De volgende ochtend laat ik mijn motorbike achter op de parkeerplaats van mijn homestay; deels omdat ik geen zin heb in grensofficieren die in mijn gehuurde vaartuig een potentiële inkomenstenbron zien, deels omdat ik nog een ander – en misschien wel avontuurlijker – transportmiddel tot mijn beschikking heb: mijn opgestoken duim. En ik zal hem zeker nodig hebben, want bij de aanvraag van mijn nieuwe visum heb ik natuurlijk zonder na te denken de ingangsdatum een dag na het verlopen van mijn vorige visum ingevuld. Dat betekent dat er niets anders op zit dan vanuit de grens naar de eerste stad te geraken, te slapen en vervolgens weer terug te keren. Erg vind ik dat natuurlijk niet.
De verharde weg is nog niet in zicht of een man met een mini-vrachtwagen gebaart me al om met hem te ontbijten. Na een enorme berg gevulde rijstnoedeltasjes (ofzo?) roept hij ‘Viang Xai Lao 35km!’ naar me, maar om het enigzins spannend te houden weiger ik zijn genereuze aanbod om me Laos in te brengen en begin in richting van de eerste grenspost te lopen. Twintig minuten later sta ik gestempeld en al aan de overkant. Ik heb geen zin om mijn Vietnamese dong hier in te wisselen voor Laos Kip; dat kan vast later ergens wel geregeld worden. Binnen de eerste vijftig meter van de totale tachtig kilometer die ik moet liften om in Xam Neua te komen neem ik al plaats op de achterbank bij een Vietnamees stel. De heenreis is in een klap geregeld.

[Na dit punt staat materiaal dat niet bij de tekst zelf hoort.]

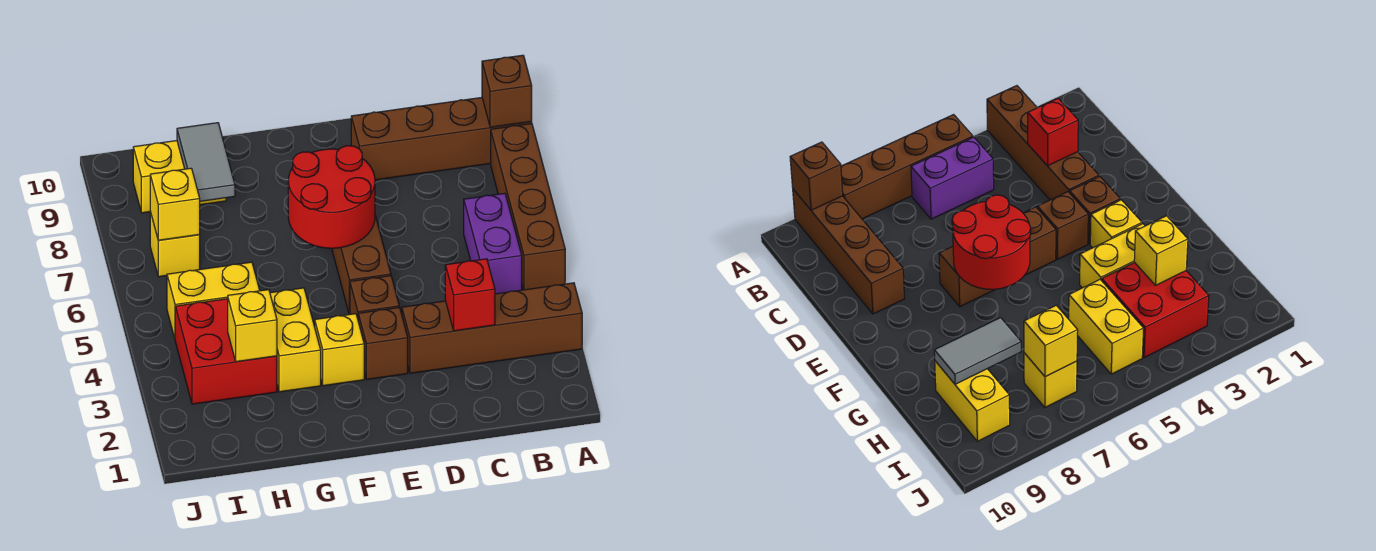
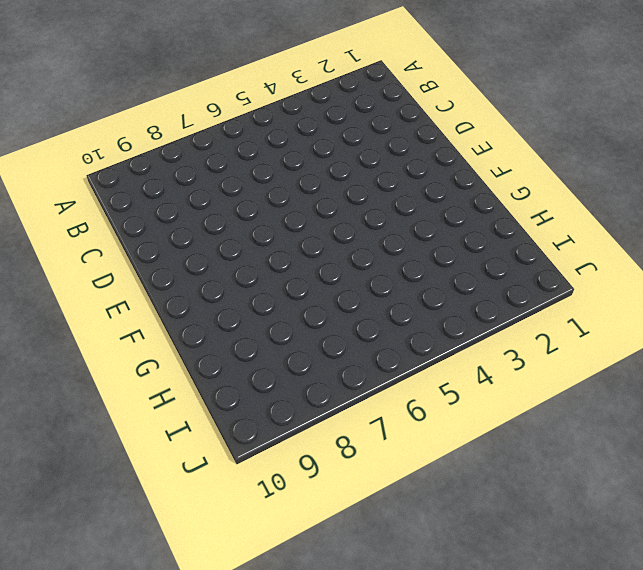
none -> brown 1x4 brick [402,283,582,373]
none -> brown 1x4 brick [491,123,565,290]
none -> brown 1x4 brick [351,97,532,180]

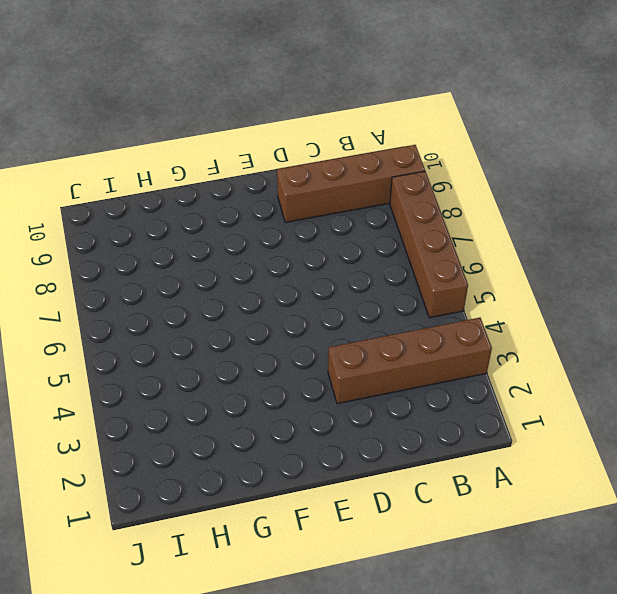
none -> purple 1x2 brick [464,193,522,294]
none -> brown 1x1 brick [358,307,408,379]
none -> brown 1x1 brick [350,276,399,318]

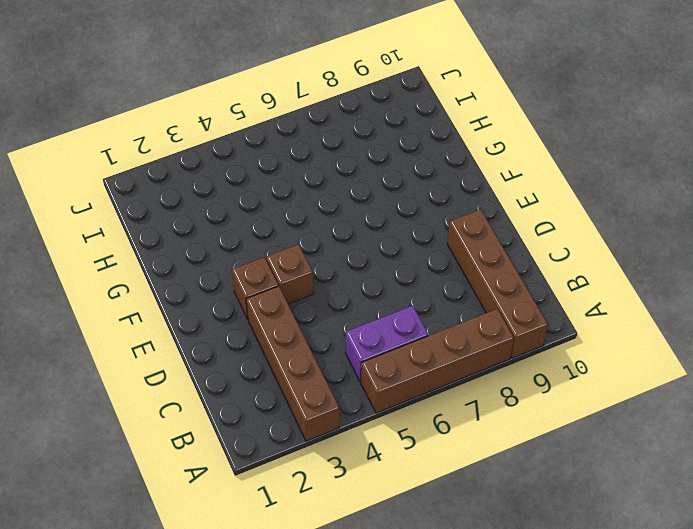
none -> brown 1x3 brick [332,215,391,314]
none -> yellow 1x1 brick [315,314,364,386]
none -> yellow 1x2 brick [270,288,321,392]

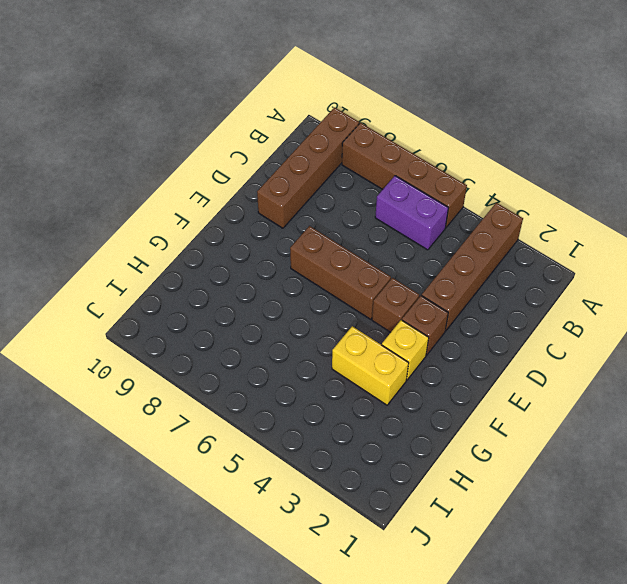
none -> red 2x2 brick [175,299,277,404]
none -> yellow 1x2 brick [167,262,260,338]
none -> yellow 1x2 brick [133,141,226,213]

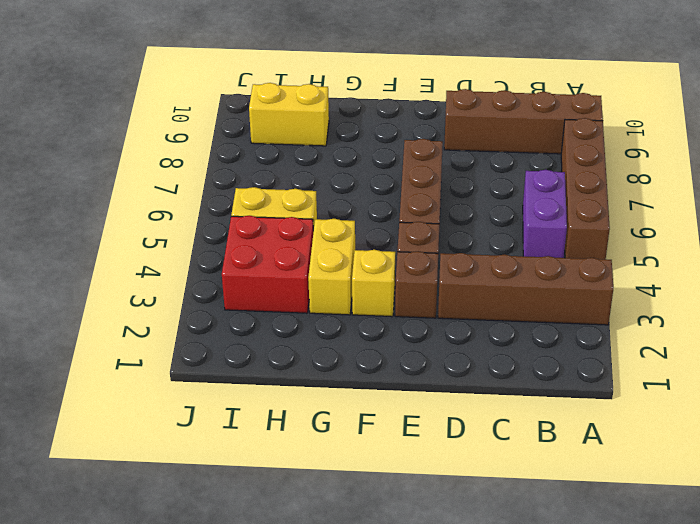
none -> yellow 1x1 brick [150,212,200,277]
none -> brown 1x1 brick [482,55,532,127]
none -> red 1x1 brick [445,259,495,331]

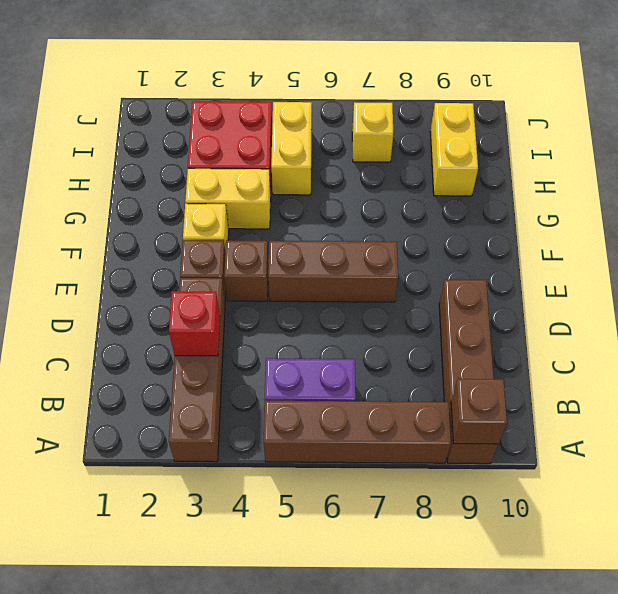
none -> red 2x2 round brick [288,146,375,248]
none -> yellow 1x1 brick [228,290,277,362]
none -> grey 1x2 tile [177,123,235,201]

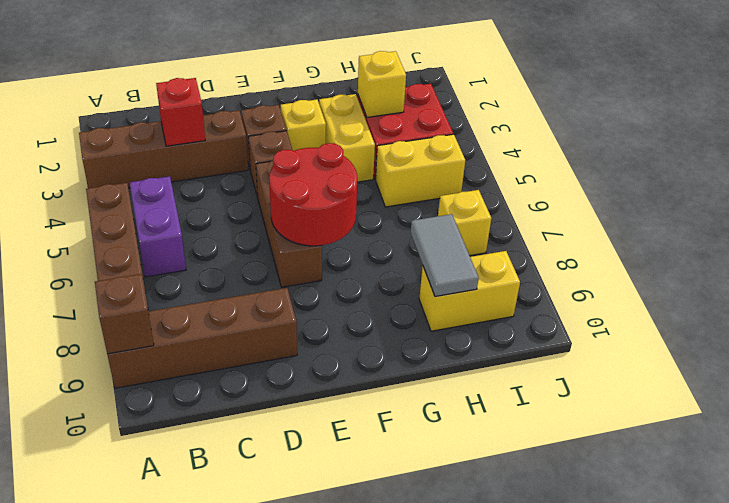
none -> yellow 1x1 brick [150,168,200,240]

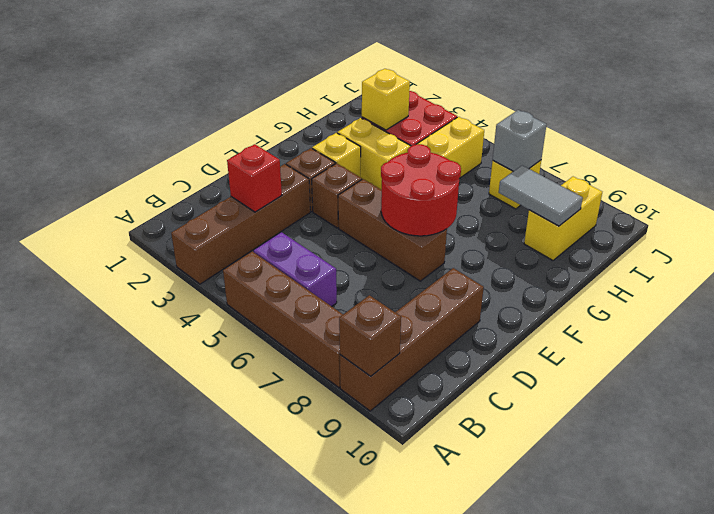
grey 1x1 brick [493,110,547,171] -> yellow 1x1 brick [150,168,200,240]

Het eerste dat me opvalt is de kwaliteit van het asfalt die plotseling aanzienlijk is gekelderd. Afgezien van een arme sloeber op een oude motorbike zo nu en dan is er praktisch geen verkeer. Pas na een volle vijfentwintig minuten komen we de eerste rijdende auto tegen. Schoolmeisjes in uniform en met paraplu tegen de zon lopen in groepjes aan de rand van de weg, even verderop rent een van hen keihard om zich zo snel mogelijk bij haar vriendinnetjes te voegen. De dorpelingen hebben op het asfalt allerlei bladeren en paddestoelen te drogen gelegd. De rondscharrelende kippen, oude vrouwtjes met kromme ruggen en veertienjarigen die op hun stilstaande motorbike zitten te niksen zijn uiteraard ook onderdeel van de entourage. Een groepje politieagenten dat zich langs de weg op campingstoelen zit te vervelen doet een tamelijk knullige poging om mijn chauffeur tot stilstand te manen; we rijden gewoon vrolijk door en niet veel later wordt ik midden in het centrum van Xam Neua afgezet.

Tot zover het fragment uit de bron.